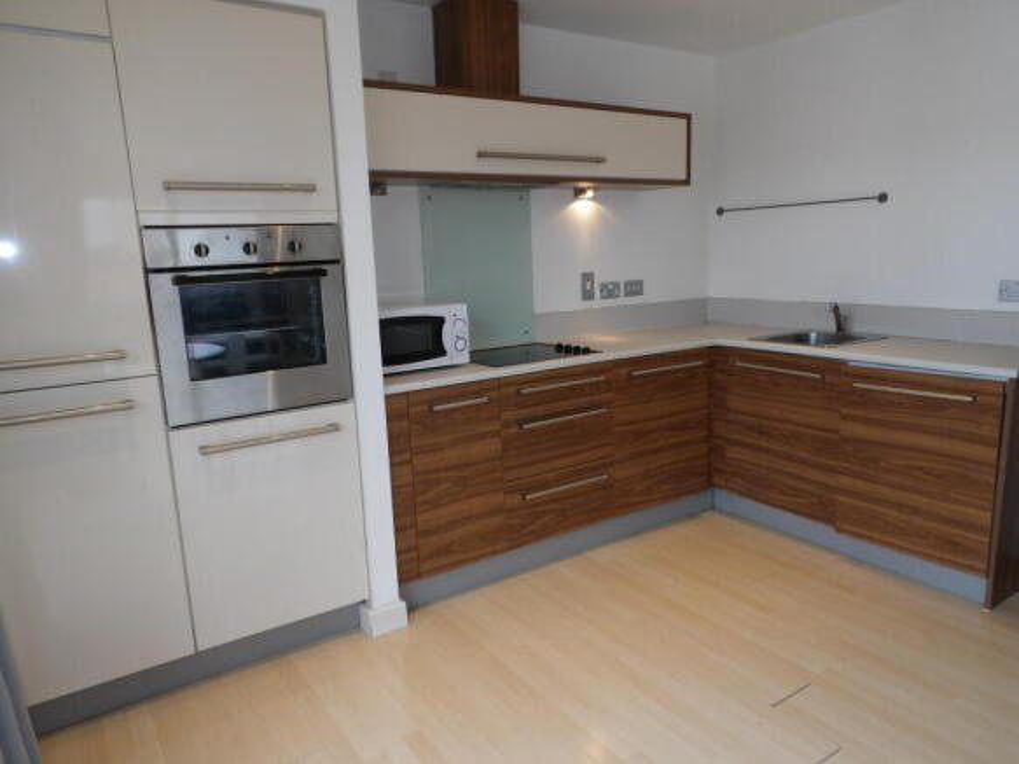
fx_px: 706
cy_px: 382
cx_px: 510
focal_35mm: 24
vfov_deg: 56.8
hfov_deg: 71.6
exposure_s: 1/30
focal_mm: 4.3
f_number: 4.1
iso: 160
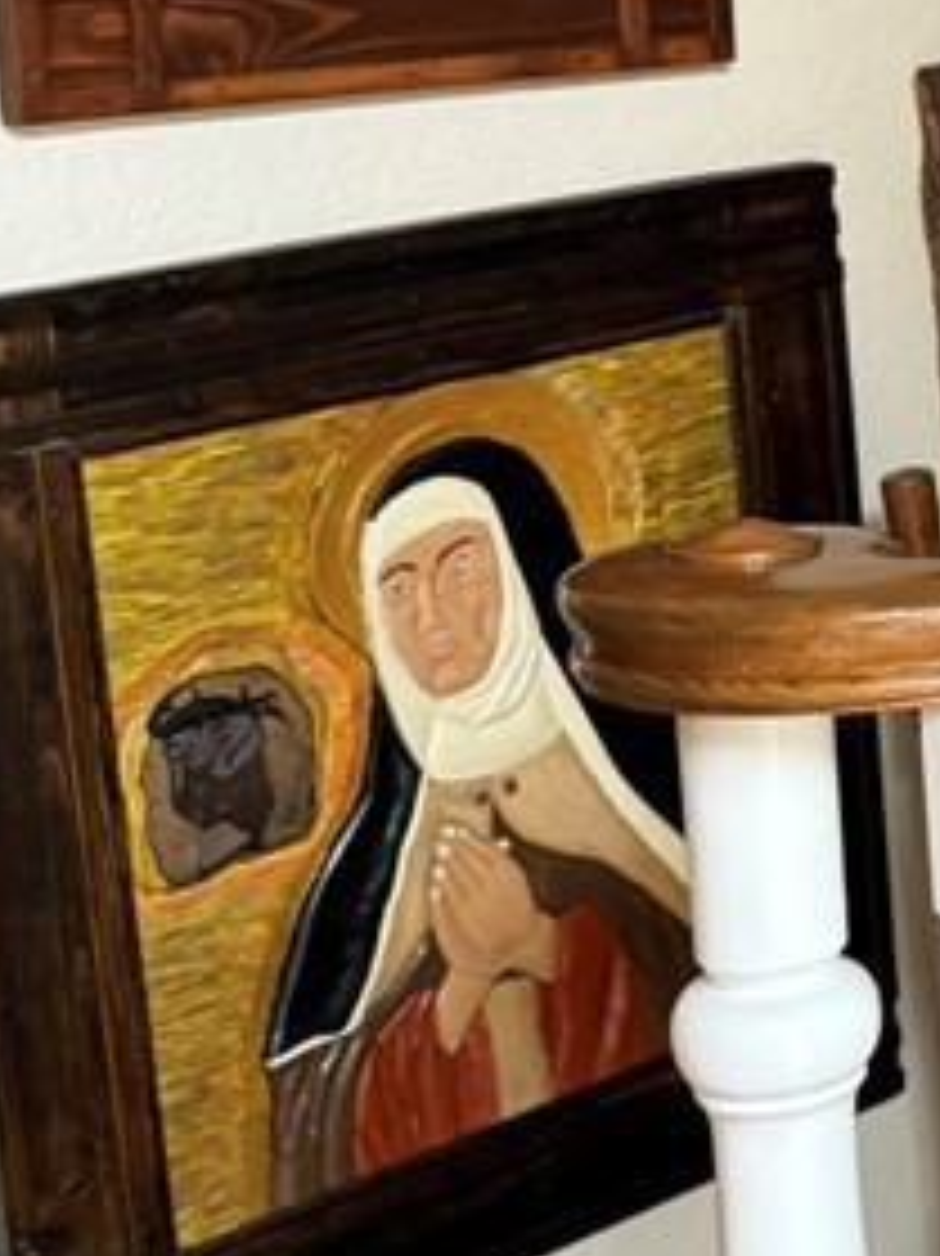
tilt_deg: -4.6
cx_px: 1606
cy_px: 342
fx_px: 3189
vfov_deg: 22.1
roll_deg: +1.4
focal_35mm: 88
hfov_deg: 14.9
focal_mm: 6.76
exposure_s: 1/60
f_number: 1.78
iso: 400
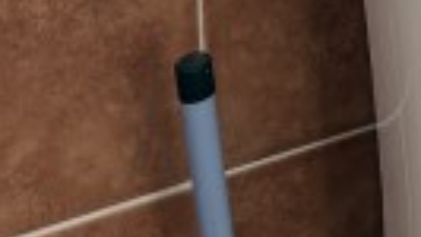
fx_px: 2245
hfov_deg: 9.0
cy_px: -841
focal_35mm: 201
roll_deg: +0.0
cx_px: 1203
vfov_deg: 5.1
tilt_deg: -4.7
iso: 125
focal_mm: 6.76
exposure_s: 1/161
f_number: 1.78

# # #

• [Task]: Please print all of the records above exactly, omitting each picture.

• [Answer section]:
fx_px: 706
cy_px: 382
cx_px: 510
focal_35mm: 24
vfov_deg: 56.8
hfov_deg: 71.6
exposure_s: 1/30
focal_mm: 4.3
f_number: 4.1
iso: 160
tilt_deg: -4.6
cx_px: 1606
cy_px: 342
fx_px: 3189
vfov_deg: 22.1
roll_deg: +1.4
focal_35mm: 88
hfov_deg: 14.9
focal_mm: 6.76
exposure_s: 1/60
f_number: 1.78
iso: 400
fx_px: 2245
hfov_deg: 9.0
cy_px: -841
focal_35mm: 201
roll_deg: +0.0
cx_px: 1203
vfov_deg: 5.1
tilt_deg: -4.7
iso: 125
focal_mm: 6.76
exposure_s: 1/161
f_number: 1.78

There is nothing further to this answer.